Datalab's Chandra OCR 2 model is revolutionizing how organizations convert complex images and PDFs into structured digital formats, boasting significant improvements in handling math, tables, layout, and multilingual content. Released in March 2026, this state-of-the-art model allows developers to accurately extract information from documents, transforming them into HTML, Markdown, or JSON while meticulously preserving their original layout, according to Datalab's GitHub repository. This leap forward promises to accelerate data processing workflows for builders across finance, legal, and academic sectors.
Imagine a financial analyst needing to ingest hundreds of scanned annual reports, each filled with intricate tables, legal disclaimers, and handwritten annotations. Traditionally, this process involves painstaking manual data entry or error-prone OCR solutions that struggle with non-standard layouts. Chandra OCR 2 acts as a digital clerk, capable of parsing these complex documents with high fidelity, converting them into immediately usable structured data. This capability means a dramatic reduction in manual effort and a significant boost in data accessibility.

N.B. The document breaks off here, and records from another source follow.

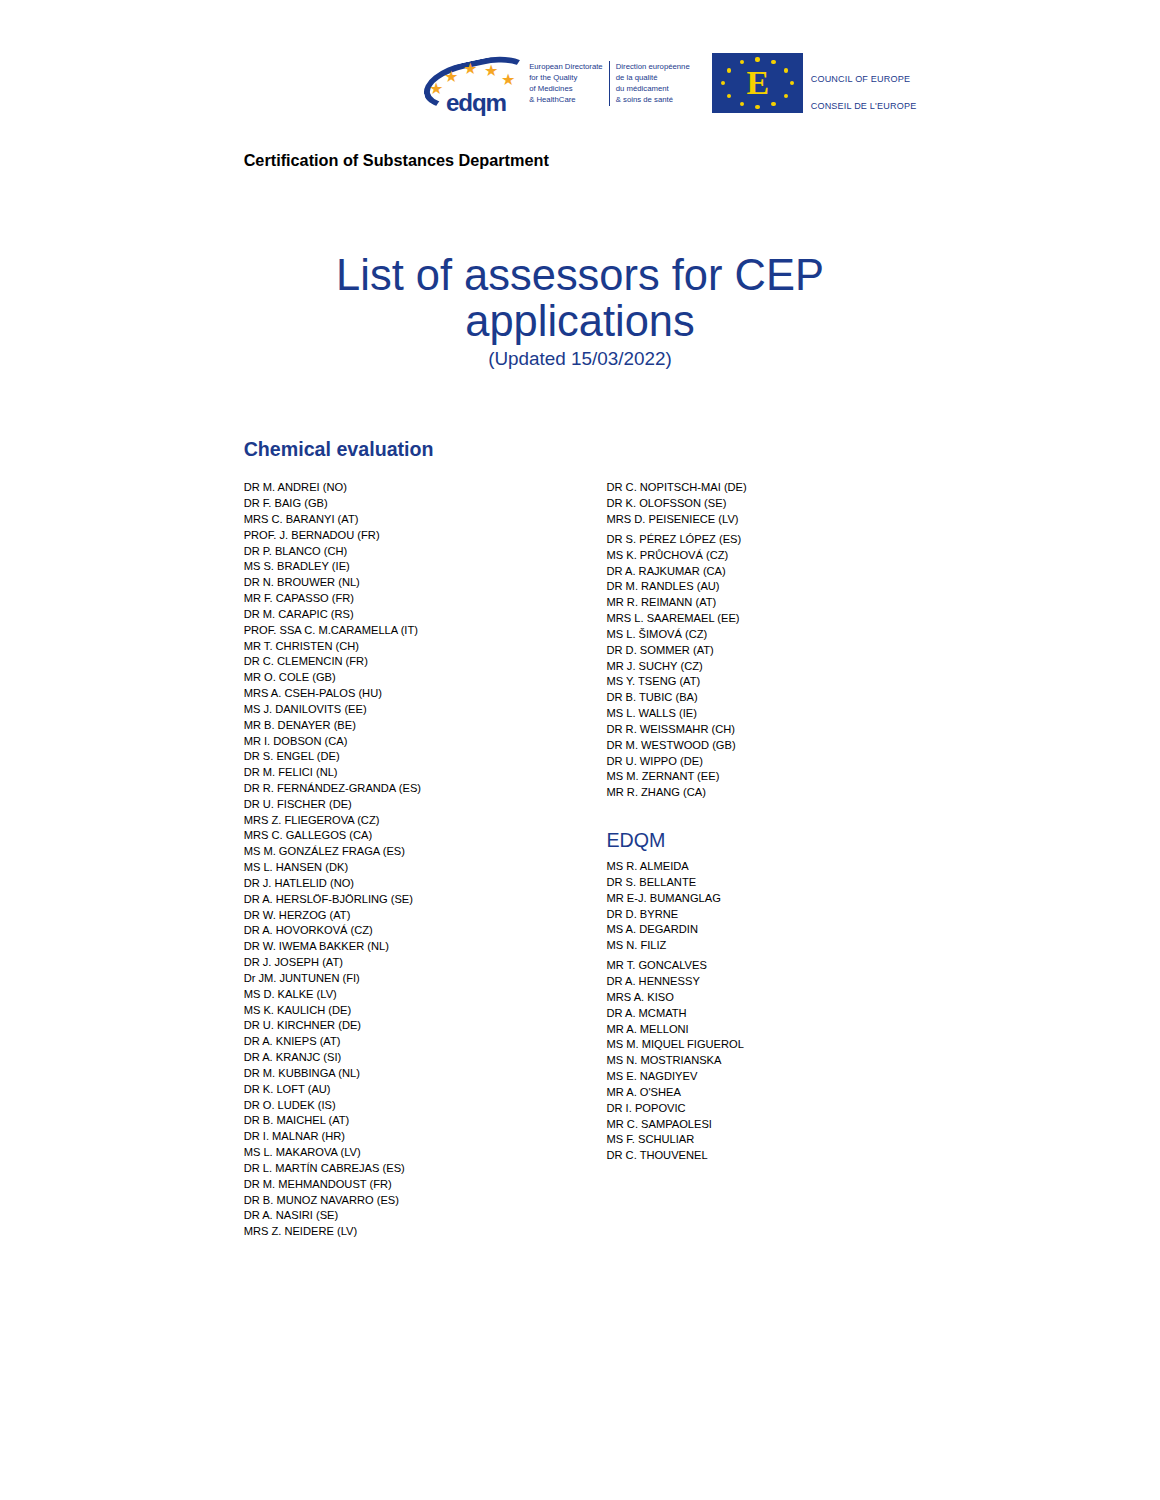★ ★ ★ ★ ★
edqm
European Directorate
for the Quality
of Medicines
& HealthCare
Direction européenne
de la qualité
du médicament
& soins de santé
E
COUNCIL OF EUROPE
CONSEIL DE L'EUROPE
Certification of Substances Department
List of assessors for CEP applications
(Updated 15/03/2022)
Chemical evaluation
DR M. ANDREI (NO)
DR F. BAIG (GB)
MRS C. BARANYI (AT)
PROF. J. BERNADOU (FR)
DR P. BLANCO (CH)
MS S. BRADLEY (IE)
DR N. BROUWER (NL)
MR F. CAPASSO (FR)
DR M. CARAPIC (RS)
PROF. SSA C. M.CARAMELLA (IT)
MR T. CHRISTEN (CH)
DR C. CLEMENCIN (FR)
MR O. COLE (GB)
MRS A. CSEH-PALOS (HU)
MS J. DANILOVITS (EE)
MR B. DENAYER (BE)
MR I. DOBSON (CA)
DR S. ENGEL (DE)
DR M. FELICI (NL)
DR R. FERNÁNDEZ-GRANDA (ES)
DR U. FISCHER (DE)
MRS Z. FLIEGEROVA (CZ)
MRS C. GALLEGOS (CA)
MS M. GONZÁLEZ FRAGA (ES)
MS L. HANSEN (DK)
DR J. HATLELID (NO)
DR A. HERSLÖF-BJÖRLING (SE)
DR W. HERZOG (AT)
DR A. HOVORKOVÁ (CZ)
DR W. IWEMA BAKKER (NL)
DR J. JOSEPH (AT)
Dr JM. JUNTUNEN (FI)
MS D. KALKE (LV)
MS K. KAULICH (DE)
DR U. KIRCHNER (DE)
DR A. KNIEPS (AT)
DR A. KRANJC (SI)
DR M. KUBBINGA (NL)
DR K. LOFT (AU)
DR O. LUDEK (IS)
DR B. MAICHEL (AT)
DR I. MALNAR (HR)
MS L. MAKAROVA (LV)
DR L. MARTÍN CABREJAS (ES)
DR M. MEHMANDOUST (FR)
DR B. MUNOZ NAVARRO (ES)
DR A. NASIRI (SE)
MRS Z. NEIDERE (LV)
DR C. NOPITSCH-MAI (DE)
DR K. OLOFSSON (SE)
MRS D. PEISENIECE (LV)
DR S. PÉREZ LÓPEZ (ES)
MS K. PRŮCHOVÁ (CZ)
DR A. RAJKUMAR (CA)
DR M. RANDLES (AU)
MR R. REIMANN (AT)
MRS L. SAAREMAEL (EE)
MS L. ŠIMOVÁ (CZ)
DR D. SOMMER (AT)
MR J. SUCHY (CZ)
MS Y. TSENG (AT)
DR B. TUBIC (BA)
MS L. WALLS (IE)
DR R. WEISSMAHR (CH)
DR M. WESTWOOD (GB)
DR U. WIPPO (DE)
MS M. ZERNANT (EE)
MR R. ZHANG (CA)
EDQM
MS R. ALMEIDA
DR S. BELLANTE
MR E-J. BUMANGLAG
DR D. BYRNE
MS A. DEGARDIN
MS N. FILIZ
MR T. GONCALVES
DR A. HENNESSY
MRS A. KISO
DR A. MCMATH
MR A. MELLONI
MS M. MIQUEL FIGUEROL
MS N. MOSTRIANSKA
MS E. NAGDIYEV
MR A. O'SHEA
DR I. POPOVIC
MR C. SAMPAOLESI
MS F. SCHULIAR
DR C. THOUVENEL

The model reconstructs forms accurately, including checkboxes, and performs strongly with math equations and complex multi-column layouts. It also extracts images and diagrams, providing captions and structured metadata alongside the main text. This comprehensive approach ensures that the digital output retains not just the text, but the full contextual and visual information of the original document.
Chandra OCR 2 supports a robust suite of 90+ languages, a critical feature for global operations. This multilingual capability was a primary focus for its latest iteration, as evidenced by Datalab's creation of custom benchmarks to test tables, math, ordering, layout, and text accuracy across diverse linguistic inputs. The model consistently outperforms competitors like olmOCR, dots.ocr, and even large language models such as GPT-4o and Gemini Flash 2 on various benchmarks, with an average of 72.7% accuracy across 90 languages compared to Gemini 2.5 Flash at 60.8%.
This flexibility allows developers to integrate Chandra into diverse workflows, from real-time document processing to large-scale data migration. The model's ability to handle handwritten content and complex forms makes it invaluable for sectors like healthcare and legal, where such documents are prevalent. In an era where AI models are increasingly trained on user interaction data and code snippets, as seen with tools like GitHub Copilot, the need for precise and privacy-conscious document processing becomes even more pronounced. Chandra provides a powerful open-source foundation for developers building these data-driven applications.
The Chandra project is open-source under Apache 2.0, with model weights using a modified OpenRAIL-M license. This allows free use for research, personal projects, and startups under $2M in funding or revenue, with broader commercial licensing available through Datalab. This tiered licensing model encourages adoption while protecting the innovation behind the Datalab API.
Chandra OCR 2 is a document intelligence model by Datalab that converts complex images and PDFs into structured digital formats like HTML, Markdown, or JSON. It accurately extracts information from documents while preserving their original layout, including tables, math, and multilingual content, making it easier to process and analyze data.
Chandra OCR 2 boasts several key features, including converting images and PDFs to structured formats, preserving complex layouts, supporting over 90 languages, excelling at handwriting recognition and form reconstruction, and extracting images, diagrams, and structured data. It also offers both local (HuggingFace) and remote (vLLM) inference modes for flexible deployment.
Chandra OCR 2 outperforms competitors like olmOCR, dots.ocr, GPT-4o, and Gemini Flash 2 on various benchmarks. It achieves an average of 72.7% accuracy across 90 languages, compared to Gemini 2.5 Flash's 60.8% accuracy, demonstrating its superior ability to handle diverse linguistic inputs and complex document structures.
Chandra OCR 2 offers two inference modes: local (HuggingFace) and remote (vLLM). The vLLM server, deployable via Docker, can process approximately 2 pages per second on a single NVIDIA H100 GPU, making it suitable for high-throughput, production-grade batch processing.
Industries that handle large volumes of complex documents, such as finance, legal, healthcare, and academia, can significantly benefit from Chandra OCR 2. Its ability to accurately extract data from various document types, including those with handwritten content and complex layouts, makes it invaluable for digitizing archives, automating data entry, and gaining deeper insights from unstructured information.